I need the lines below from the one with "- Ensure your" down to the one with "the Package Manager.*" reproduced exactly, both ends included, and nothing else.
****************************************
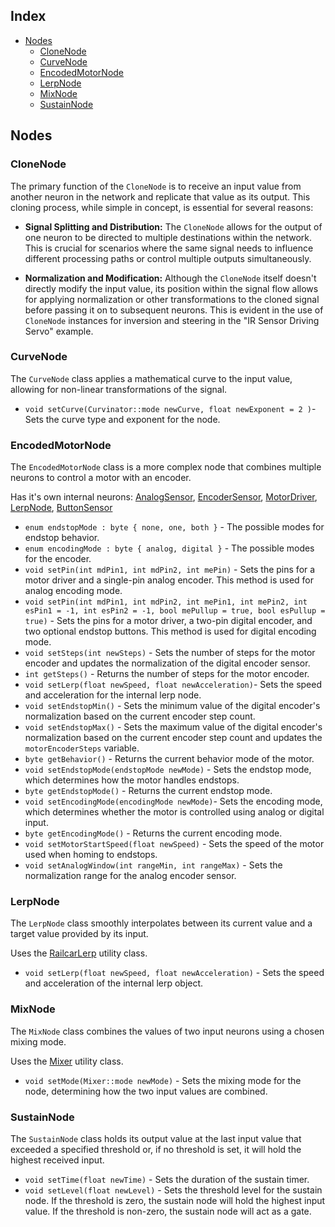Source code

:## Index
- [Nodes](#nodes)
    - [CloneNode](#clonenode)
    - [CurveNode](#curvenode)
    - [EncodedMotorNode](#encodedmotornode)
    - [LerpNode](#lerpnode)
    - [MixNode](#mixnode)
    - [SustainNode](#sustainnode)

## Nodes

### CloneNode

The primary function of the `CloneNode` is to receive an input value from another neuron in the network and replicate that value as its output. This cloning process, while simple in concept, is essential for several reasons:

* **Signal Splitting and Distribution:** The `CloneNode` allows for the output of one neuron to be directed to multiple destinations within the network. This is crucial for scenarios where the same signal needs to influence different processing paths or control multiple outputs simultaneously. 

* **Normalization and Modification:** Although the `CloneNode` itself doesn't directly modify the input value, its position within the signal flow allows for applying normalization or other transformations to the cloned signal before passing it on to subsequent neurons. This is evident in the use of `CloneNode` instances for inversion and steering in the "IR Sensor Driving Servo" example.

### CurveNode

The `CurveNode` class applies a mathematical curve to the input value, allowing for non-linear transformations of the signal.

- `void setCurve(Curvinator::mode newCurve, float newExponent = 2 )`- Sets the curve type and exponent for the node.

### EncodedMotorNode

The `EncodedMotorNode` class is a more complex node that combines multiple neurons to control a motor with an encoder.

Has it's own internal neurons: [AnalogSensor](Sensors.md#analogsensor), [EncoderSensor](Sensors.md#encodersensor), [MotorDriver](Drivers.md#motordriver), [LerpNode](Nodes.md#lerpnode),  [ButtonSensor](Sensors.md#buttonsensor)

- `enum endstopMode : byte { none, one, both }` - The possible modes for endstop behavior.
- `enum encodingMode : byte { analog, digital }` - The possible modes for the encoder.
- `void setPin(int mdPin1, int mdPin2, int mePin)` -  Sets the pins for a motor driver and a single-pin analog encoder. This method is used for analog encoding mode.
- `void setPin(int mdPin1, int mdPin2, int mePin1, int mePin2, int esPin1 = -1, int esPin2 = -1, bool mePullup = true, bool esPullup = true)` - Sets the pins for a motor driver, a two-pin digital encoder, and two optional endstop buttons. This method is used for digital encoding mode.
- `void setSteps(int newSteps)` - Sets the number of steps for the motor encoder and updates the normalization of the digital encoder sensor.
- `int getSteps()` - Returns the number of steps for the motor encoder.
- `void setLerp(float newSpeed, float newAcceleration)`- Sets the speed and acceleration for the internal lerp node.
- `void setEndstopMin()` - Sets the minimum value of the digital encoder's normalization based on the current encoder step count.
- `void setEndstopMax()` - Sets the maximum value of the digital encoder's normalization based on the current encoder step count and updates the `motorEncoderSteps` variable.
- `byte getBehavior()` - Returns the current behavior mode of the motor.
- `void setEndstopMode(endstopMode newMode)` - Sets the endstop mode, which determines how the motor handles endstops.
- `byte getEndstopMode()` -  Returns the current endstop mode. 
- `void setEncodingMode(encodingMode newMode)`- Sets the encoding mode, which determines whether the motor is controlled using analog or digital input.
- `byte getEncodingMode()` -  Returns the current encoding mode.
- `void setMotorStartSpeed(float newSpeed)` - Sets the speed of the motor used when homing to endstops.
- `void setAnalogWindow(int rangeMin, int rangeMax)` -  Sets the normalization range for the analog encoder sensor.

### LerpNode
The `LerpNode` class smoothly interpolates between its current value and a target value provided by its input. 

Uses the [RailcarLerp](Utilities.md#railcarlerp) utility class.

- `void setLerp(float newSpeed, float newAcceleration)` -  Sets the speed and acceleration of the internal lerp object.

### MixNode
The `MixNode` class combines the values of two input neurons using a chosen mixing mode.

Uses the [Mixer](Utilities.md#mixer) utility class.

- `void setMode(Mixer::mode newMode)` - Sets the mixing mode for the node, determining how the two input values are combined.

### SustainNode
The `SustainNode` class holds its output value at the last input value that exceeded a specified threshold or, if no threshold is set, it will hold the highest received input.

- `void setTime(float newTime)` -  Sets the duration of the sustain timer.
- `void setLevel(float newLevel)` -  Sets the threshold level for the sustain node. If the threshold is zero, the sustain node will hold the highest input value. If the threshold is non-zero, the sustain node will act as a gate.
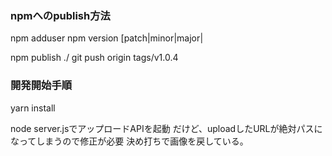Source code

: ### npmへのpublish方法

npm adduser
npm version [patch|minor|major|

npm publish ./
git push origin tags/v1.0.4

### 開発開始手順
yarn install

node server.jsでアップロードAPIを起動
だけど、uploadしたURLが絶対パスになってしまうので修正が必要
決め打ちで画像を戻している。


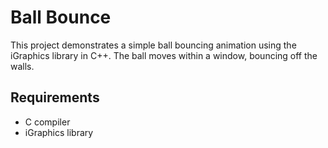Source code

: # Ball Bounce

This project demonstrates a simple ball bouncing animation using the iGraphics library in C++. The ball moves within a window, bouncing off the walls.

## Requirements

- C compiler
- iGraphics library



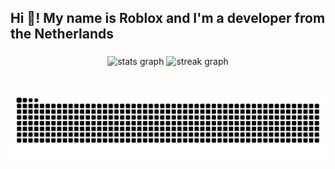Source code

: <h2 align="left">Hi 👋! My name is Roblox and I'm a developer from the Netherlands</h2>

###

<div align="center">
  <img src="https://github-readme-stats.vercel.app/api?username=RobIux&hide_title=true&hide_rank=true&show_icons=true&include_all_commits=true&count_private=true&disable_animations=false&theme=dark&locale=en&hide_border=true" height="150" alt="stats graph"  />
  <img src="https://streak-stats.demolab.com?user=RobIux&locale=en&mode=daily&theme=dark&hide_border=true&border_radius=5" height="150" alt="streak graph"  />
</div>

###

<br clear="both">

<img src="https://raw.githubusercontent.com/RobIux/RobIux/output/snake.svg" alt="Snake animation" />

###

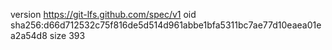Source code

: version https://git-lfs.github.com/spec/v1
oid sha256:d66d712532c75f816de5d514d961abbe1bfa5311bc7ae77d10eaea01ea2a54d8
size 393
****************************************
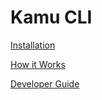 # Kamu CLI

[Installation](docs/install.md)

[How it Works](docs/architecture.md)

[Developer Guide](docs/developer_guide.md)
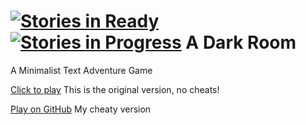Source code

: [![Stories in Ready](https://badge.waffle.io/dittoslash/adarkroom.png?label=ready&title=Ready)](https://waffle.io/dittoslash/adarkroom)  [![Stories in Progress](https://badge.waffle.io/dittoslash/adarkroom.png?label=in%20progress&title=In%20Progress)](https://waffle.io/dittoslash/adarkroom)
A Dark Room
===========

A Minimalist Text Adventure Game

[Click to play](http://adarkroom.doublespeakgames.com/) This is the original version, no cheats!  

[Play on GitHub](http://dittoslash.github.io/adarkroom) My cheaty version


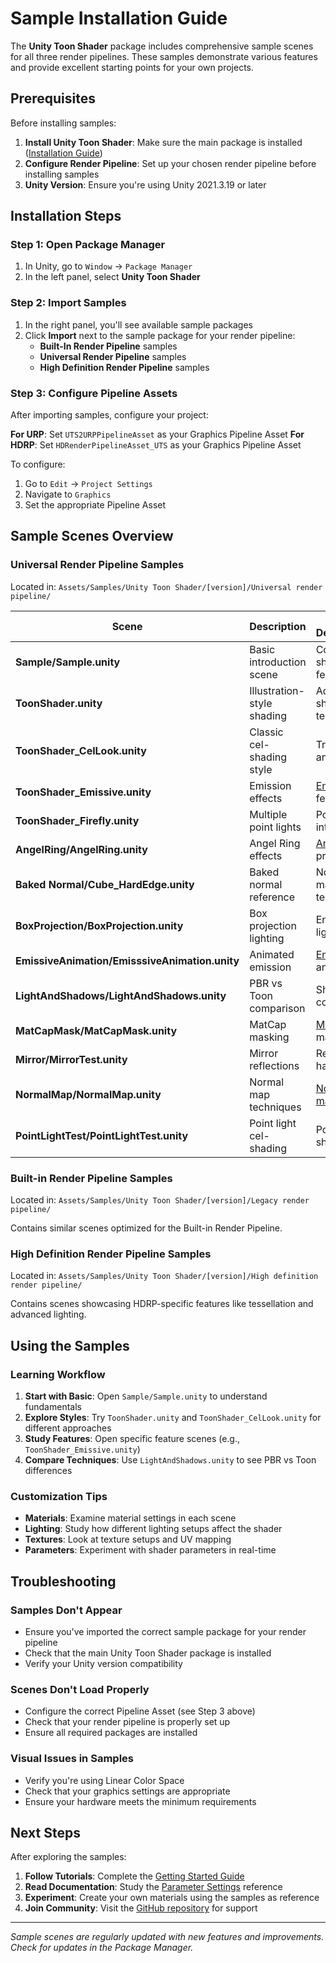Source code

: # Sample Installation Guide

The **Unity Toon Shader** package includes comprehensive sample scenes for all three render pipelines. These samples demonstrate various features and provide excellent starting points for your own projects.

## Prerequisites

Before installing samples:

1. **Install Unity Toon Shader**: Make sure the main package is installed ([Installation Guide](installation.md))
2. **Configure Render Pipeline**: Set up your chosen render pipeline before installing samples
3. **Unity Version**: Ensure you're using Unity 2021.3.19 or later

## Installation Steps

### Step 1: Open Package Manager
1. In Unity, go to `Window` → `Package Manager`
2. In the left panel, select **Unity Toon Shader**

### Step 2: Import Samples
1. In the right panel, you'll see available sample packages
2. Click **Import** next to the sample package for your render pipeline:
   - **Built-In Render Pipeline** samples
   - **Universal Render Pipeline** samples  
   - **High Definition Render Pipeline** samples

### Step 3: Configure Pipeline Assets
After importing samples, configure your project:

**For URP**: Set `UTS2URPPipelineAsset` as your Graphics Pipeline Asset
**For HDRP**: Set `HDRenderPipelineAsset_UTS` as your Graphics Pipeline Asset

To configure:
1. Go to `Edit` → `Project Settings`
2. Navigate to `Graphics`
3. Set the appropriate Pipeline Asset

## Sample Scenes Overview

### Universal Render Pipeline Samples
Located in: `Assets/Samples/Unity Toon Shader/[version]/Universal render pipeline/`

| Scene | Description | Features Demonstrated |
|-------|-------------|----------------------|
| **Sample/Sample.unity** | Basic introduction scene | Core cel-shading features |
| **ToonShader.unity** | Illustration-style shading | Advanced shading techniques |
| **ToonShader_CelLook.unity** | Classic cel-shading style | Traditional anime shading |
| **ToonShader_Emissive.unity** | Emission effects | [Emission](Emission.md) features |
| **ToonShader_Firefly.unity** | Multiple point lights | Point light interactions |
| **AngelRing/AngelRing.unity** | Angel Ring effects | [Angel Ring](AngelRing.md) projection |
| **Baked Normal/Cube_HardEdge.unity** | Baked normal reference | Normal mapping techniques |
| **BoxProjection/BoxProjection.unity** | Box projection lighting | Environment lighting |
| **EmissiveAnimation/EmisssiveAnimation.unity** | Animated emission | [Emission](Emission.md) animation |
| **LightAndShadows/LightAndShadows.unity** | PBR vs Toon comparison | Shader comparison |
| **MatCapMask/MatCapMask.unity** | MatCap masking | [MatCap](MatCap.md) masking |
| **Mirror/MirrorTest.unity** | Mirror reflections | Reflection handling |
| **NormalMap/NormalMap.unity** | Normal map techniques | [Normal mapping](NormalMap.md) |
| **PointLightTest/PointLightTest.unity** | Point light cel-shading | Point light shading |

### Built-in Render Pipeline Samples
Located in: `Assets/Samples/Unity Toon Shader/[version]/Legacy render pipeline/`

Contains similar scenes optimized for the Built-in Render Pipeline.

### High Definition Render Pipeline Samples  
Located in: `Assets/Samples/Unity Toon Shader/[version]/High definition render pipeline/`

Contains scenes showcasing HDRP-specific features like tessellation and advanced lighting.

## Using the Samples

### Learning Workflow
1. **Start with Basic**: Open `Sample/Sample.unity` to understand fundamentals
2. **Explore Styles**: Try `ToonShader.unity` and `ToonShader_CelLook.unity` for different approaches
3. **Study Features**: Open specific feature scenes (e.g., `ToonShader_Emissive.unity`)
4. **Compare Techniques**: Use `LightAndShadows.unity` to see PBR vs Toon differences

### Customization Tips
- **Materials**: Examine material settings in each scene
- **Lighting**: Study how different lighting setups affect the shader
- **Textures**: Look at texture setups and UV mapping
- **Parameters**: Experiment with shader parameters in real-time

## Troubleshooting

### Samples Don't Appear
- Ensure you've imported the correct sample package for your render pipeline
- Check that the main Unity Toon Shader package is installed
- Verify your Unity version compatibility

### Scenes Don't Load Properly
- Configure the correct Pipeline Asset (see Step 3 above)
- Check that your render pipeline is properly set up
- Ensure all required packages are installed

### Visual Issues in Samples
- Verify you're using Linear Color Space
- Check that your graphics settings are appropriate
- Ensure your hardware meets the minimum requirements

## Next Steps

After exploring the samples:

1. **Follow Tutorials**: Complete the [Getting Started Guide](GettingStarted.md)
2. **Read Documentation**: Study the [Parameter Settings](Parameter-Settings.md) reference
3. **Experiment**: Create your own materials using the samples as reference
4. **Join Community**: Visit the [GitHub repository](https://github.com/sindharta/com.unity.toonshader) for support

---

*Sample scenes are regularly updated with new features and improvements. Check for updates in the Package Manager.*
****************************************
◆ **Finished task**
- Ensure your hardware meets the minimum requirements

## Next Steps

After exploring the samples:

1. **Follow Tutorials**: Complete the [Getting Started Guide](GettingStarted.md)
2. **Read Documentation**: Study the [Parameter Settings](Parameter-Settings.md) reference
3. **Experiment**: Create your own materials using the samples as reference
4. **Join Community**: Visit the [GitHub repository](https://github.com/sindharta/com.unity.toonshader) for support

---

*Sample scenes are regularly updated with new features and improvements. Check for updates in the Package Manager.*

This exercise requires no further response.